Felix Hernandez, in his age-33 season this year, might be in his final few weeks on a major league roster. Jon Garland, after missing his age-32 season, started 13 games and threw just 68 innings for the Rockies in his age-33 season and then was out of baseball. Mark Buehrle pitched four more years and was fine (107 ERA+ in 806.2 innings), but again, he’s an outlier. Javier Vazquez pitched two more full seasons and then was out of baseball.

The point is that this will very probably be Madison Bumgarner’s last big contract, and that’s why a 3-year deal with the Giants is no guarantee. He might want the security of a 5-year deal to carry him through what will probably be (barring injury) the end of his “useful life” as a starting pitcher for a major league team. The arm can only throw so many pitches.

He’ll need to reinvent himself in some way, too, and maybe the Giants won’t be the best environment for that to happen. Too many ties to the memories of when his body could do more of what he wanted. Too many familiar faces. Too much of the same. But if the Giants do manage to keep him around, it will be a sign that they value his representative continuity, and in that case, what he brings to the table extends far beyond declining on-field performance.

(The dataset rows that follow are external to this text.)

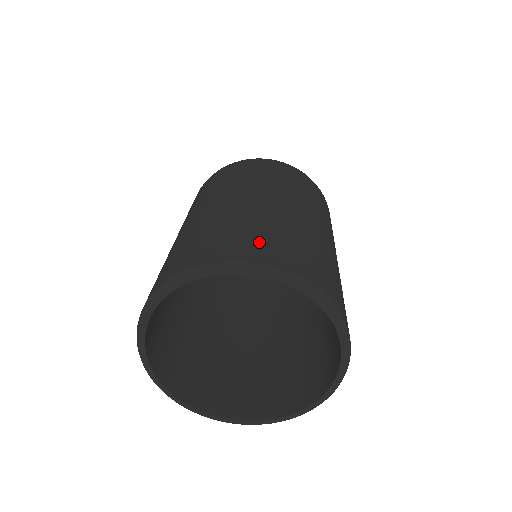
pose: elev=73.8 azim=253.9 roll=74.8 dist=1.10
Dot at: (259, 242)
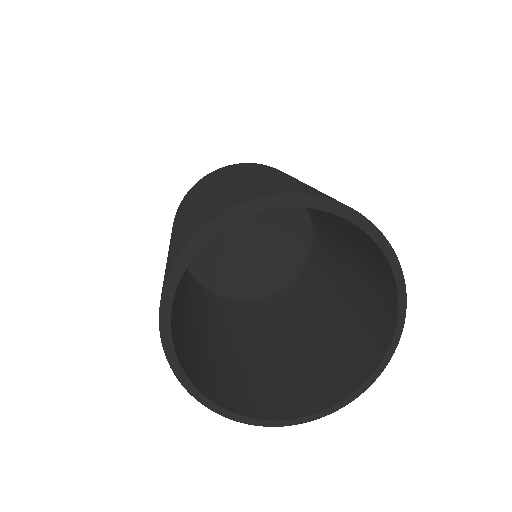
Dot at: (198, 221)
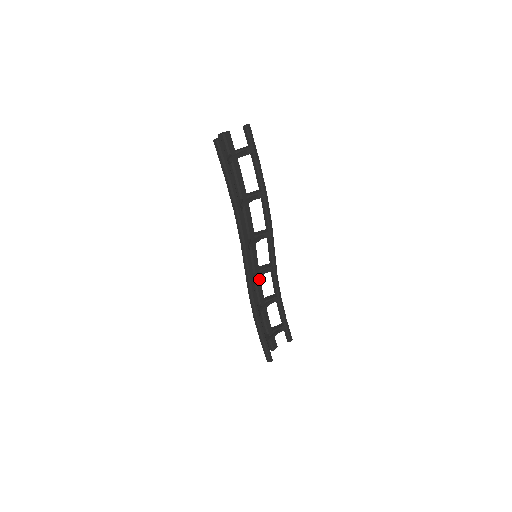
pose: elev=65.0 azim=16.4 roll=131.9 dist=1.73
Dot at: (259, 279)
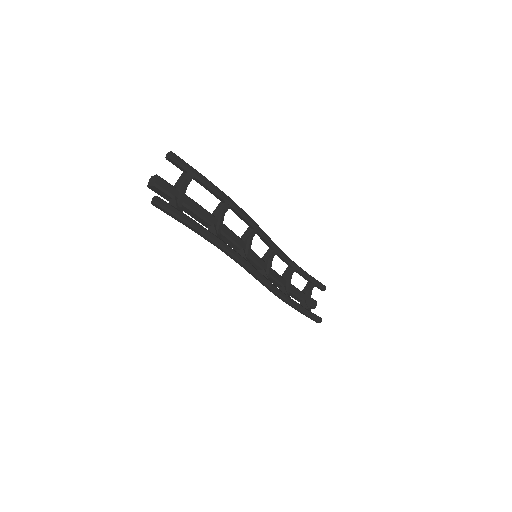
Dot at: occluded
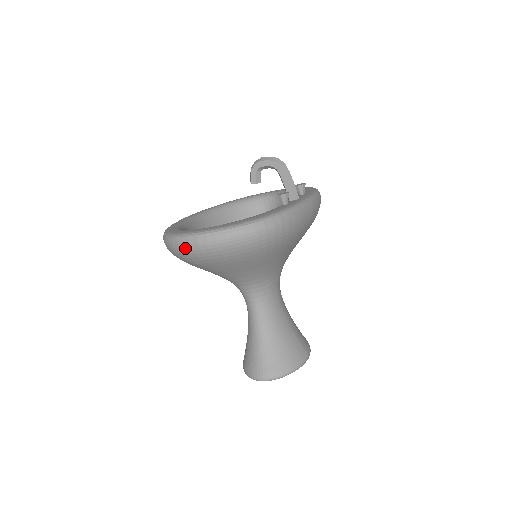
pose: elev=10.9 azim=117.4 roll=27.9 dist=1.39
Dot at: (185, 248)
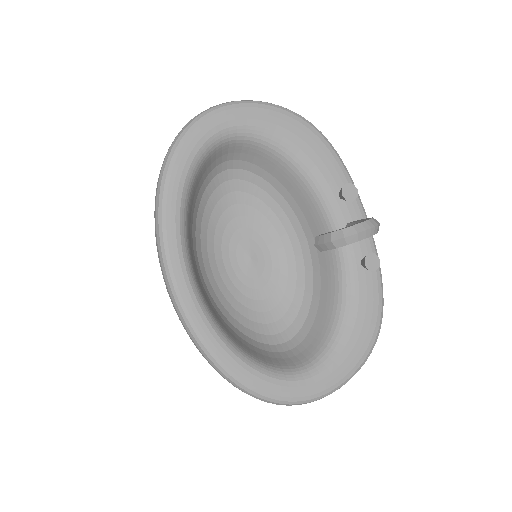
Dot at: occluded
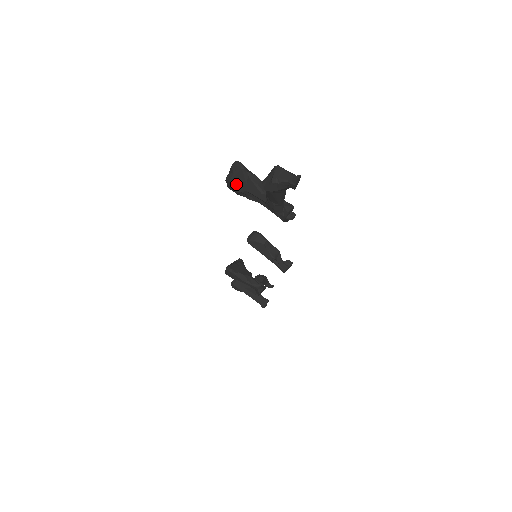
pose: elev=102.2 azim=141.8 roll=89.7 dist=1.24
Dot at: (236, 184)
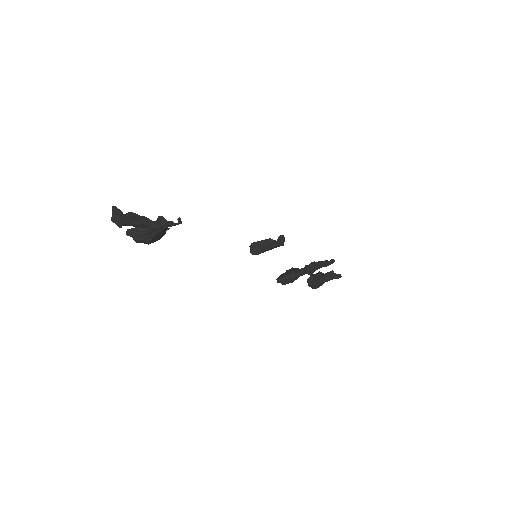
Dot at: (138, 239)
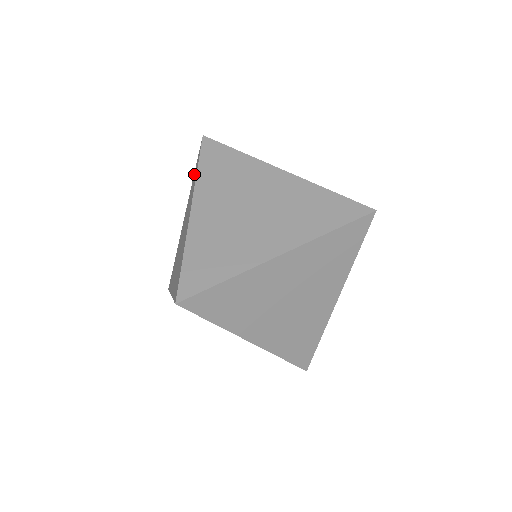
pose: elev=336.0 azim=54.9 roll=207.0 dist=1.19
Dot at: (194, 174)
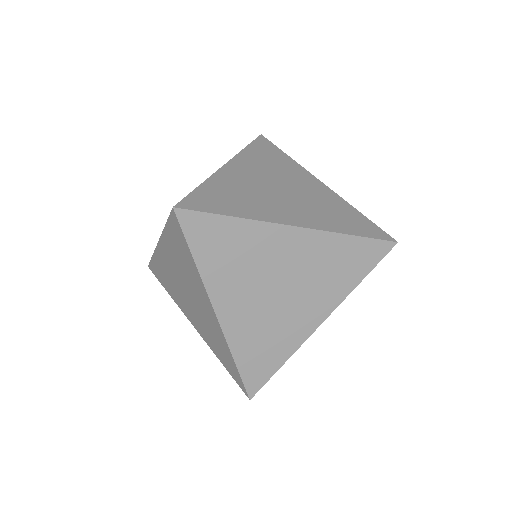
Dot at: occluded
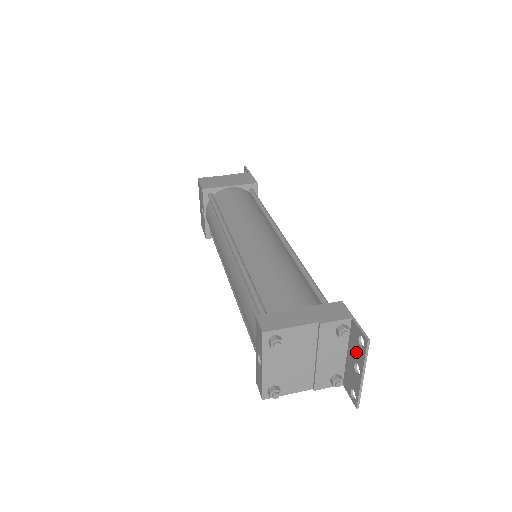
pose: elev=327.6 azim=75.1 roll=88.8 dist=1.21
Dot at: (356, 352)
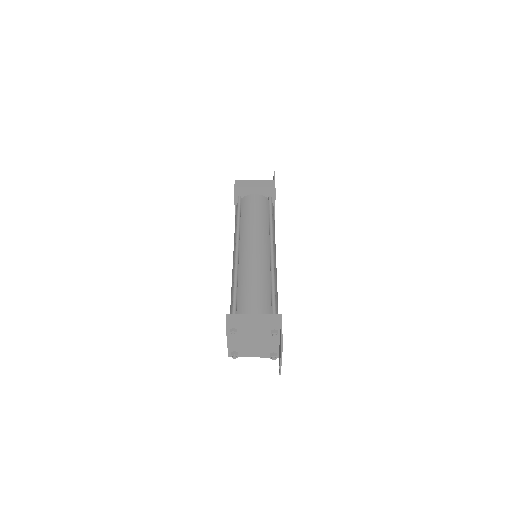
Dot at: (280, 346)
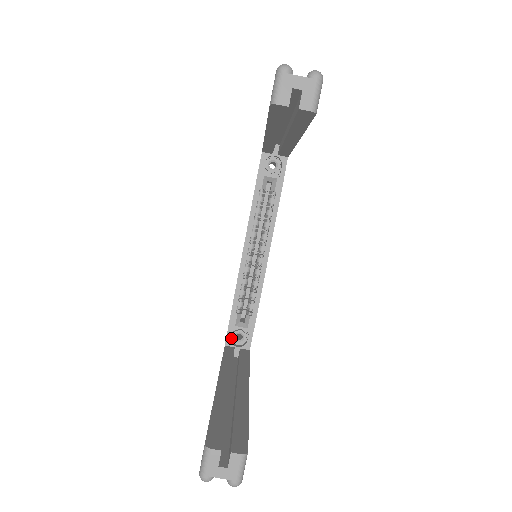
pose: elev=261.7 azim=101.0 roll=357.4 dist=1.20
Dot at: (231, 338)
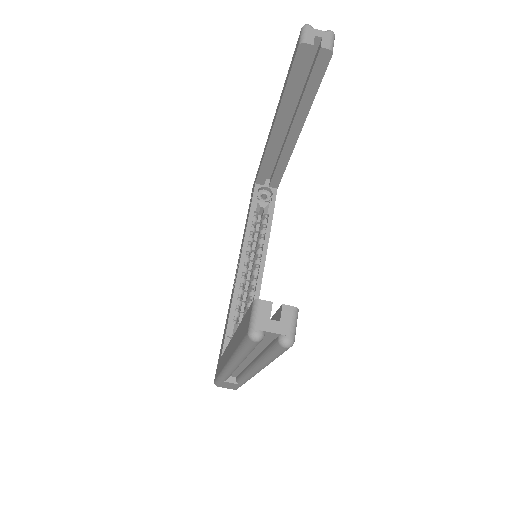
Dot at: occluded
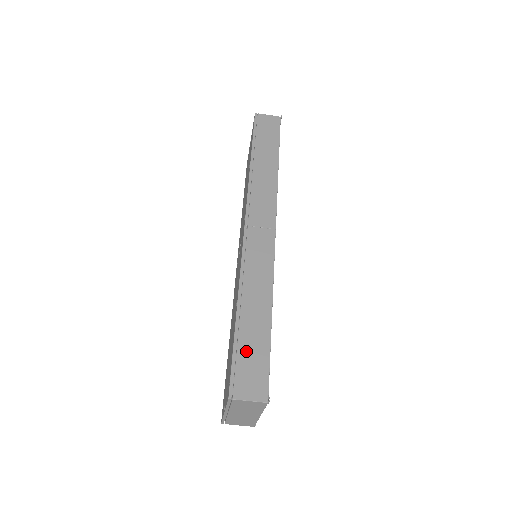
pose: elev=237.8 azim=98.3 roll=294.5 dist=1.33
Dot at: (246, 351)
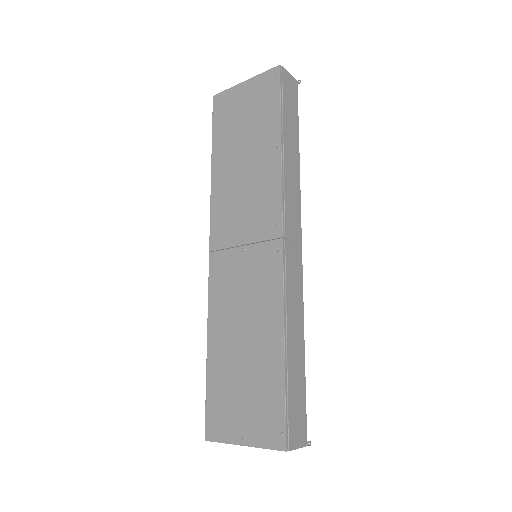
Dot at: (293, 396)
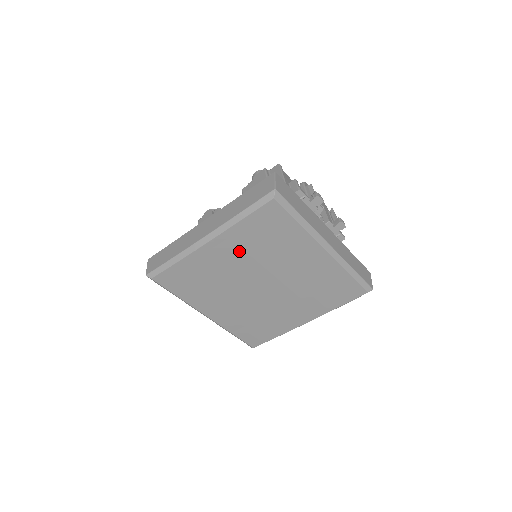
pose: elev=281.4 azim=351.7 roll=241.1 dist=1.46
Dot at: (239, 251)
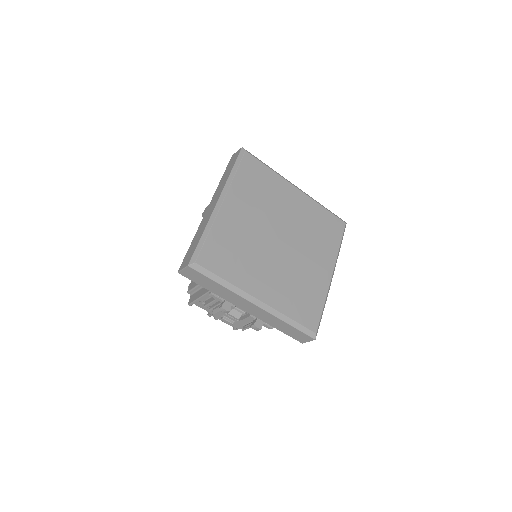
Dot at: (247, 205)
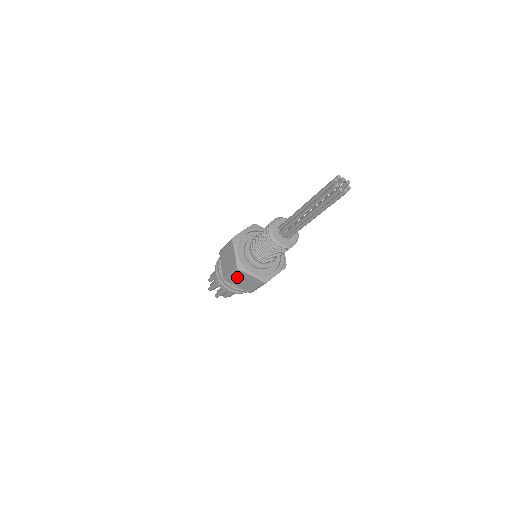
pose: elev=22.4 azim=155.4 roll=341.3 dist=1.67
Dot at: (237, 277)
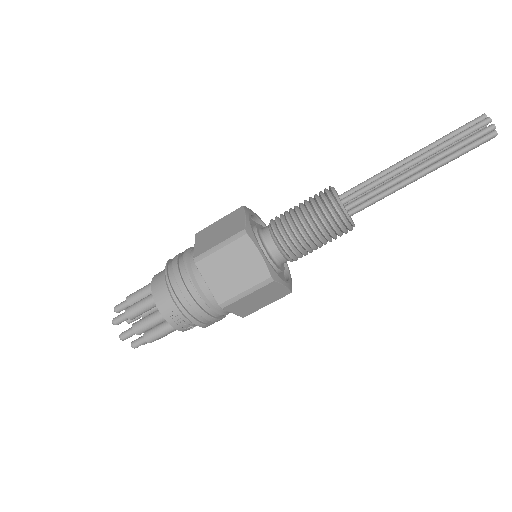
Dot at: (254, 295)
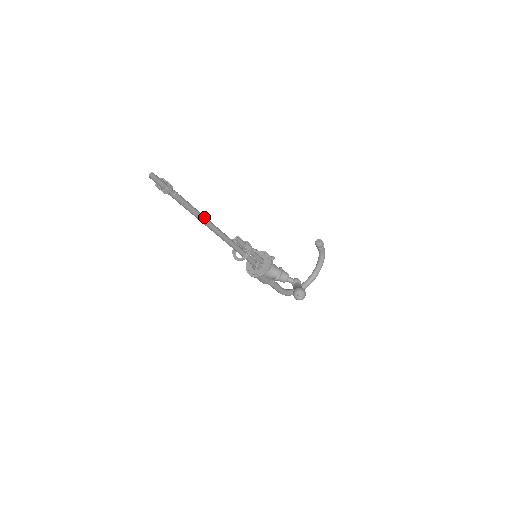
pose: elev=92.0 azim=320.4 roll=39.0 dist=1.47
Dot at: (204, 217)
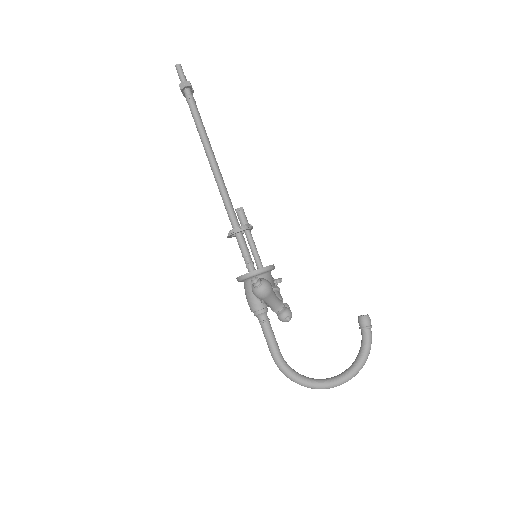
Dot at: (208, 143)
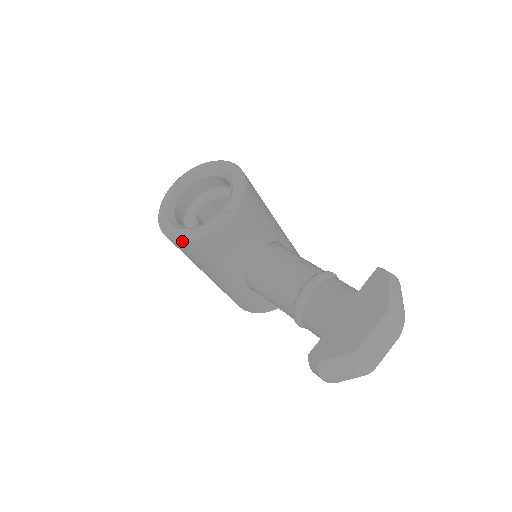
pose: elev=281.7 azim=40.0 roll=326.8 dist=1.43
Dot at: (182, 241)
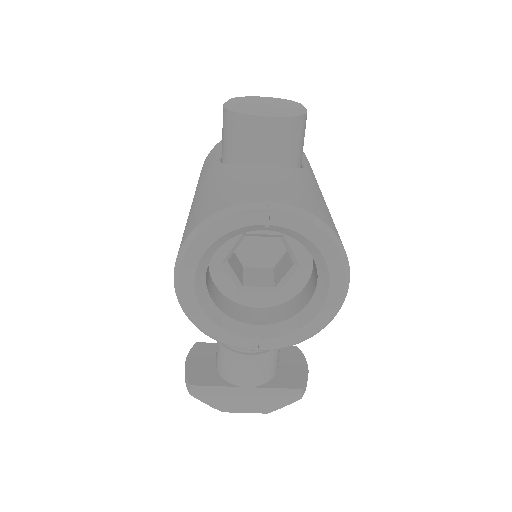
Dot at: (184, 312)
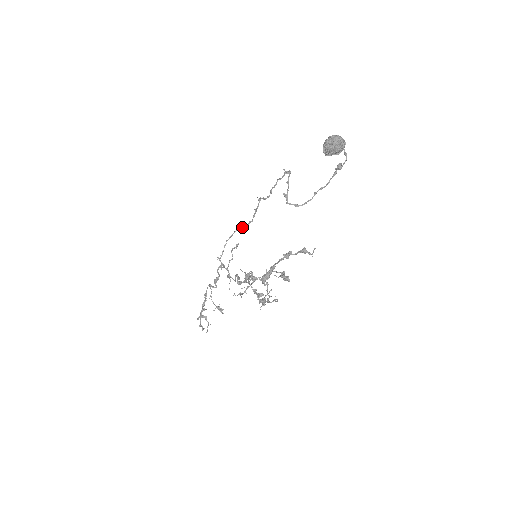
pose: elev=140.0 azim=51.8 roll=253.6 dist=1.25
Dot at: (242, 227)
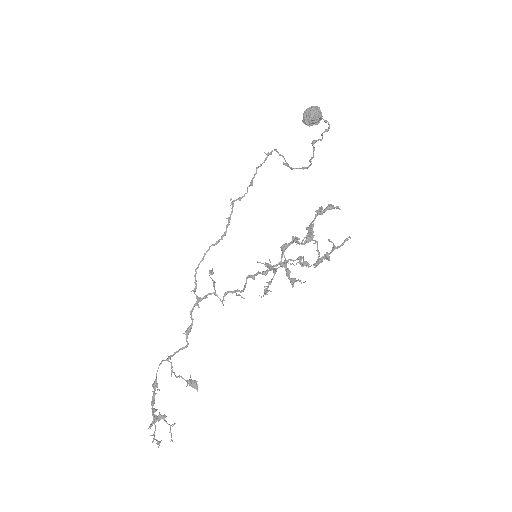
Dot at: (214, 244)
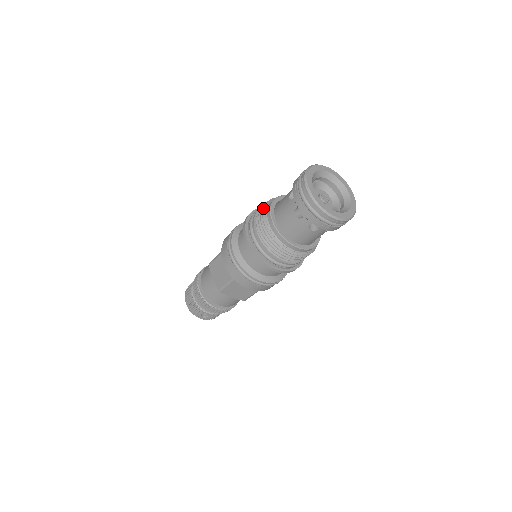
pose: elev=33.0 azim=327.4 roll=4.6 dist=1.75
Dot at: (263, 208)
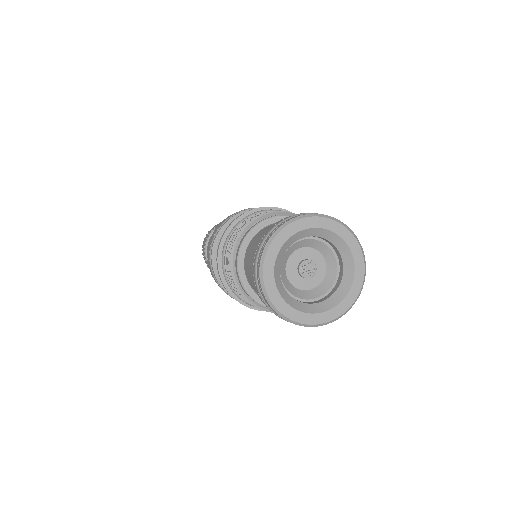
Dot at: (229, 269)
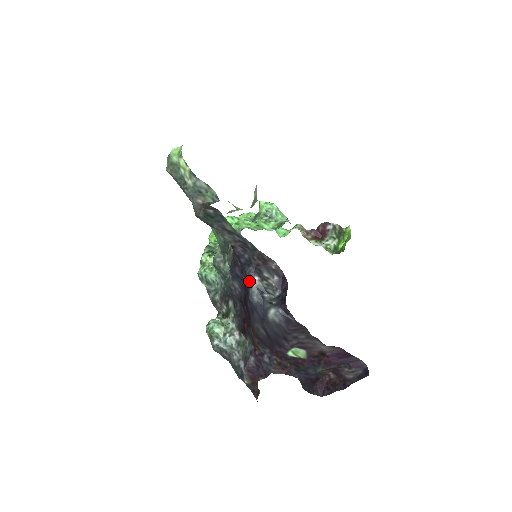
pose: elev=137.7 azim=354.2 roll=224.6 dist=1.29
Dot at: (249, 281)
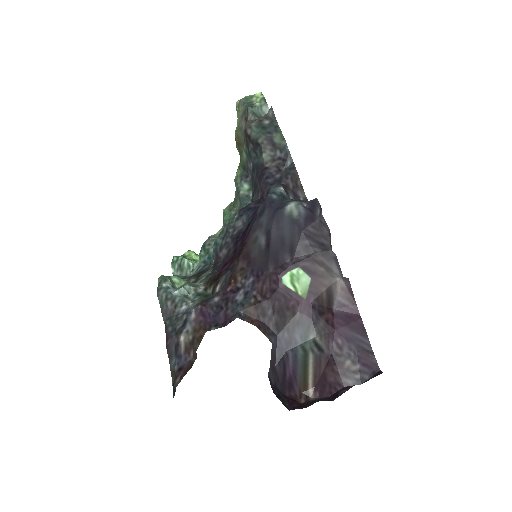
Dot at: (271, 191)
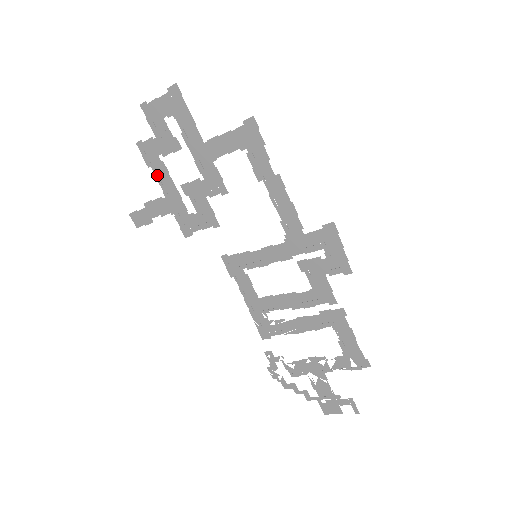
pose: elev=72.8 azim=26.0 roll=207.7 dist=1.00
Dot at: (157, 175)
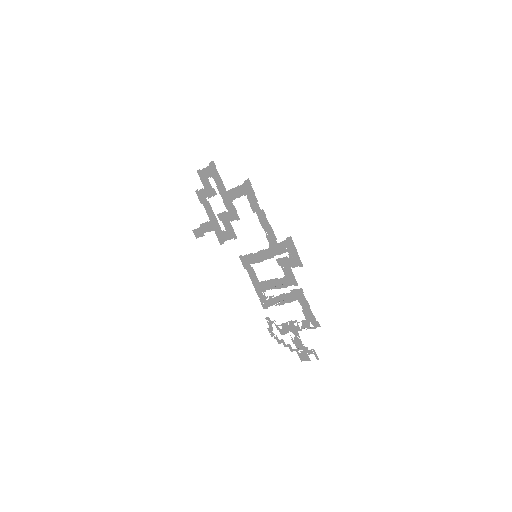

Mentoring new pitchers? We can only hope. Being one of the few Giants to show any life on the field? Almost certainly. Firing up the fan base during another season when the Giants finish 15-25 games behind the Dodgers? Why not? He’s been doing that all by himself for the last couple of seasons. The Giants wouldn’t be re-signing an ace, they would be re-signing an icon, and for a team that’s about to lose one (Bruce Bochy) as others (Posey, Crawford, and Belt) fade away before our very eyes, it wouldn’t hurt to have another one around who might be able to help out if the rebuild comes to fruition sooner than expected. As most of this season has shown us, that’s a definite possibility in the next couple of years.